_WORK TO COMPLETE_
(A) In the Srinath biography, how many films did Srinath make with actress Manjula?
(B) Continue the biography of the Kannada actor Srinath from the point where it ends.

_EXERCISE TEXT_
----------

Indian Kannada actor (born 1943)

Narayana Swamy (born 28 December 1944), known by his stage name Srinath, is an Indian actor and film producer who works predominantly in Kannada cinema. He is vice-president of the Kannada television channel Udaya TV. He is known for presenting the Game Show, Adarsha Dampatigalu (ಆದರ್ಶ ದಂಪತಿಗಳು). Srinath has earned the nickname Pranaya Raja meaning 'King of Romance' because of his stupendous success in romantic movies during the 1970s. In 2003, he was conferred the
‛Kalaratna’ Award by the Government of Karnataka.

==Early life==
Narayana Swamy was born on 28 December 1944 to Ramaswamy Shastri and Lalita in Mysore, in the Kingdom of Mysore of India. Initially, he acted in amateur plays and practiced cinematography in Occupational Institute in Bangalore. He entered films with a small role in the Kannada movie Lagna Pathrike. After that, he got a chance to play the main role in a film called Madhura Milana and his name was changed to Srinath. In 1975 the stupendous success of the cult movie Shubhamangala by Puttanna Kanagal made him a popular hero in Kannada cinema.

==Career==
===Film and television===

Srinath has acted in over 350 films. Shubhamangala is his biggest hit. He has won the State award as best actor for Sri Raghavendra Vaibhava' and the Filmfare award for Besuge. In 1982 he had produced Maanasa Sarovara for his mentor Puttanna Kanagal. Srinath was also preparing to direct a Kannada movie. He formed a popular pair with top actress Manjula with whom he acted in a record 35 films during the 1970s and 80s.

Srinath was the Vice President of the Udaya TV Kannada Channel and hosted the Game Show Adarsha Dampatigalu. He still continues to act in films and TV serials.

===Politics===
Srinath was nominated by Bharatiya Janata Party as member of legislative council from the artiste fraternity for a period of six years.

==Awards and honours==
In the year of 1980-81 he was honored by the Karnataka State Film Award for Best Actor for his effective portrayal of the role of Raghavendra in the movie Sri Raghavendra Vaibhava. In year 2003, Srinath was honoured with the Kalaratna (Gem of Art) award by Adarsha Suguma Sangeeta Academy Trust, in Bangalore.
The award was honoured by S.M. Shankar, the brother of S.M. Krishna, the then Chief Minister of Karnataka.
In the same year, Srinath was honoured with the prestigious Karnataka Rajyotsava Award given by the Government of Karnataka. Then in 2013 Karnataka State Film Awards, he's honored by the prestigious Dr. Rajkumar Award for his lifetime achievement to Kannada Cinema.
After completing 100 films he was given the title "Abhinaya Chakravarthy"in 1982.

----------

[Entries from a collection]
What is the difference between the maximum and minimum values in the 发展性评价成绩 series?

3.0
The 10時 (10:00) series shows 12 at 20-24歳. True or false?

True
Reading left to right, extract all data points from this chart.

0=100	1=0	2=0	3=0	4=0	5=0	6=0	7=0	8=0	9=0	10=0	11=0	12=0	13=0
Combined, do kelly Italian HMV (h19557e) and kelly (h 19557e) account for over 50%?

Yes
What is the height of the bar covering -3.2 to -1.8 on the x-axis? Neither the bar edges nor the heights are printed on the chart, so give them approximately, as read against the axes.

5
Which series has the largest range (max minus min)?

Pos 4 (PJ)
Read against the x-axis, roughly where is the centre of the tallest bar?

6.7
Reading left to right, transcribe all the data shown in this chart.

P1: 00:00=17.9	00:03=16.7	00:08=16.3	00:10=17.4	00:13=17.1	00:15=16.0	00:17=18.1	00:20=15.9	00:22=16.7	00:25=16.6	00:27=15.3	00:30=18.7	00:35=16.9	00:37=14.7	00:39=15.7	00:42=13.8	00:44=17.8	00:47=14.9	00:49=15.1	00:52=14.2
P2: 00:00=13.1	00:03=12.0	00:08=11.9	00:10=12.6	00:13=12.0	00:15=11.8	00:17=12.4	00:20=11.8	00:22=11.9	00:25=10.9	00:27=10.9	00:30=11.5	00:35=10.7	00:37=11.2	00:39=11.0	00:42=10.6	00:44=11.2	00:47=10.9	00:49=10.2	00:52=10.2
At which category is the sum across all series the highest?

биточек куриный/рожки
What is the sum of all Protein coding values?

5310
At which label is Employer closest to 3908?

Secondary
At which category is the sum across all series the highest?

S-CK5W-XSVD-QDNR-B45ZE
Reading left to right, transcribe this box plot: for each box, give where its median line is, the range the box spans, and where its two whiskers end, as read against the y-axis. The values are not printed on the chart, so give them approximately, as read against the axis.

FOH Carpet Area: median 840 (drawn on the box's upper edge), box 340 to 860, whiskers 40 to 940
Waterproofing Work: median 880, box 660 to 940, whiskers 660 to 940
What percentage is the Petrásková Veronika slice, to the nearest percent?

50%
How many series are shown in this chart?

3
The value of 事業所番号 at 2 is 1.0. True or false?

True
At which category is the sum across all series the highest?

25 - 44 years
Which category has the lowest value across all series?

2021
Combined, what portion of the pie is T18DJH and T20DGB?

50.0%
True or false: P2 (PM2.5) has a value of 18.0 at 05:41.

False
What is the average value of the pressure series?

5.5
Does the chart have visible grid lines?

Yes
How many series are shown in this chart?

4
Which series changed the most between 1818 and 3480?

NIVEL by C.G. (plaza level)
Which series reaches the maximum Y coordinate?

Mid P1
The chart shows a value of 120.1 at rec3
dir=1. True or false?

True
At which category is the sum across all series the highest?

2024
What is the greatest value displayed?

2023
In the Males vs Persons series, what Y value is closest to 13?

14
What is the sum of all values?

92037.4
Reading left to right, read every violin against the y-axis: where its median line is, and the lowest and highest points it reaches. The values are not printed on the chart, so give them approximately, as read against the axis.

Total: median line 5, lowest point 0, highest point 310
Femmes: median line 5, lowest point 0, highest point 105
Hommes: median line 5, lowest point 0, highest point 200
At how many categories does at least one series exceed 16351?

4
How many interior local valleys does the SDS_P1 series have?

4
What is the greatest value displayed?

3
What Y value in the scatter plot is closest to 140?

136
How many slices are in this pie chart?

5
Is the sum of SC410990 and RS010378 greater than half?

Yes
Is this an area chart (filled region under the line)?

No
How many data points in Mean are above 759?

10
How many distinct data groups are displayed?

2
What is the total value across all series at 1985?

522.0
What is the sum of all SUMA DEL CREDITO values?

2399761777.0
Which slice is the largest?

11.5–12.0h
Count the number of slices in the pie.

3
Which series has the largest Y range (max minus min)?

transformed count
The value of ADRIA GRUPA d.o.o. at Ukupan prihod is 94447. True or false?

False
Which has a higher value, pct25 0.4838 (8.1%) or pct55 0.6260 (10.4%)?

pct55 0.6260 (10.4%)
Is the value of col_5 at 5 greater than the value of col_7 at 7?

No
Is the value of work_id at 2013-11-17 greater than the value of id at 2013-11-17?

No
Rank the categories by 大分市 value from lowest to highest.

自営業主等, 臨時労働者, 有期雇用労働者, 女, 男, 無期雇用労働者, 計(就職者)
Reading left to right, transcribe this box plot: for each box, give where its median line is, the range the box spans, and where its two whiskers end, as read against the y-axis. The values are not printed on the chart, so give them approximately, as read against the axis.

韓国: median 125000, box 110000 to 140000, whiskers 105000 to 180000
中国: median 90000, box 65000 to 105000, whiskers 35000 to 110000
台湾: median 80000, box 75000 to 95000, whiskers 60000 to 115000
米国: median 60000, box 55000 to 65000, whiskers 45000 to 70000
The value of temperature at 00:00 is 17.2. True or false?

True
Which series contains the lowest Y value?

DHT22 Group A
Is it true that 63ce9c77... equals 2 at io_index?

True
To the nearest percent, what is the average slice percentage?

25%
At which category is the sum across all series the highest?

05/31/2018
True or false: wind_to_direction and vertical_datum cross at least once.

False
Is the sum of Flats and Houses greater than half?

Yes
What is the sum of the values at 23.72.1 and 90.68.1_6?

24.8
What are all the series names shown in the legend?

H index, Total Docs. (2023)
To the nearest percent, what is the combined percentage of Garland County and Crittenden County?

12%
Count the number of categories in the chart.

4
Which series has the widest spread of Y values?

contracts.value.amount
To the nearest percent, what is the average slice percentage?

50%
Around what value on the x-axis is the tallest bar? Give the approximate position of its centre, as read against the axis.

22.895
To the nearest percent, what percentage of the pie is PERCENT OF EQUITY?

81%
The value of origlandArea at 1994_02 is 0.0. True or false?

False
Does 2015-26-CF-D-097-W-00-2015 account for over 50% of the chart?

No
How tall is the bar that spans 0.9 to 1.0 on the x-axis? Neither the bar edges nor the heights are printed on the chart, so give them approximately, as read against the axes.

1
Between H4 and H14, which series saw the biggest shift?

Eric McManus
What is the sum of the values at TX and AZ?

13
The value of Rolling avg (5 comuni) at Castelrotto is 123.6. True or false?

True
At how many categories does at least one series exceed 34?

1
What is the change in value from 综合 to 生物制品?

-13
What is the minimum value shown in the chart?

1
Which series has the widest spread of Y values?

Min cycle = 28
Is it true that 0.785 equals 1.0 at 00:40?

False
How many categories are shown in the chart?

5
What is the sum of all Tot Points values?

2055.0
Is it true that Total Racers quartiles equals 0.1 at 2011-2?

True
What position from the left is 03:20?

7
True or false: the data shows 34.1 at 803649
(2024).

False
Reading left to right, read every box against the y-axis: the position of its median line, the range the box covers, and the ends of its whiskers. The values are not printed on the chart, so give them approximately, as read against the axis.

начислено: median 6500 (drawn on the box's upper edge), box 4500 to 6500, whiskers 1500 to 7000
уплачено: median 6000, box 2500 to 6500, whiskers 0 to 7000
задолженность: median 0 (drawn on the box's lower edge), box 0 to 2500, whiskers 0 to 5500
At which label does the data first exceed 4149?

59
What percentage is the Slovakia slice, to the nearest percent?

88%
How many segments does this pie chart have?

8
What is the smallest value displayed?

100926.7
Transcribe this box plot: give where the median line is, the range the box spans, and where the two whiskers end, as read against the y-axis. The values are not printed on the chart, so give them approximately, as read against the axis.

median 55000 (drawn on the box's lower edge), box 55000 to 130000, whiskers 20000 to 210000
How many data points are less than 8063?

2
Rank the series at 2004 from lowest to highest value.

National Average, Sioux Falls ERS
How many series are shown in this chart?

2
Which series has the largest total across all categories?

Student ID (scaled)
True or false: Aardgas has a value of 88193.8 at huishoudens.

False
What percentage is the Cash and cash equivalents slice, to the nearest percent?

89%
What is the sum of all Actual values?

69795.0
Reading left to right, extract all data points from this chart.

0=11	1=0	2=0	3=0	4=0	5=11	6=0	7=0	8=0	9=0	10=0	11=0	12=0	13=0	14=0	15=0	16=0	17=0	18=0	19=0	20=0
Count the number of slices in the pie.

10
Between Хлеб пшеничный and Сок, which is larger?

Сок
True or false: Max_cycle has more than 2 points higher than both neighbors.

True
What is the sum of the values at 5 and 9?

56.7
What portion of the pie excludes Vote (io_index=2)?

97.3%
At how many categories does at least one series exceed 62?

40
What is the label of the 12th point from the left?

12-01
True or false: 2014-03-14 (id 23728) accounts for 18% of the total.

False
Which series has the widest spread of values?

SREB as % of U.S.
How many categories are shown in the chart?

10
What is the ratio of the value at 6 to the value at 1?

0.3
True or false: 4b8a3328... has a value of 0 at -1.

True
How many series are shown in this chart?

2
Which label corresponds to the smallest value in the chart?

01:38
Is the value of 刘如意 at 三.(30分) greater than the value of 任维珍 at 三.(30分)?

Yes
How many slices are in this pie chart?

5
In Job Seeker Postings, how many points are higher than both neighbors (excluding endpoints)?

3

----------

_ANSWERS FOR THE EXERCISE_
(A) A record 35 films, during the 1970s and 80s.

(B)
He is also a recipient of Filmfare Lifetime Achievement Award – South in 2024.

==Personal life==
Srinath is the younger brother of renowned Kannada theatre artist as well as film actor and writer C. R. Simha. Srinath is married to Geetha Srinath. The couple have two children, a son and a daughter. His son Rohit has acted in several Kannada movies as a child artist. His daughter Amulya currently lives in the U.S. with her husband and three daughters.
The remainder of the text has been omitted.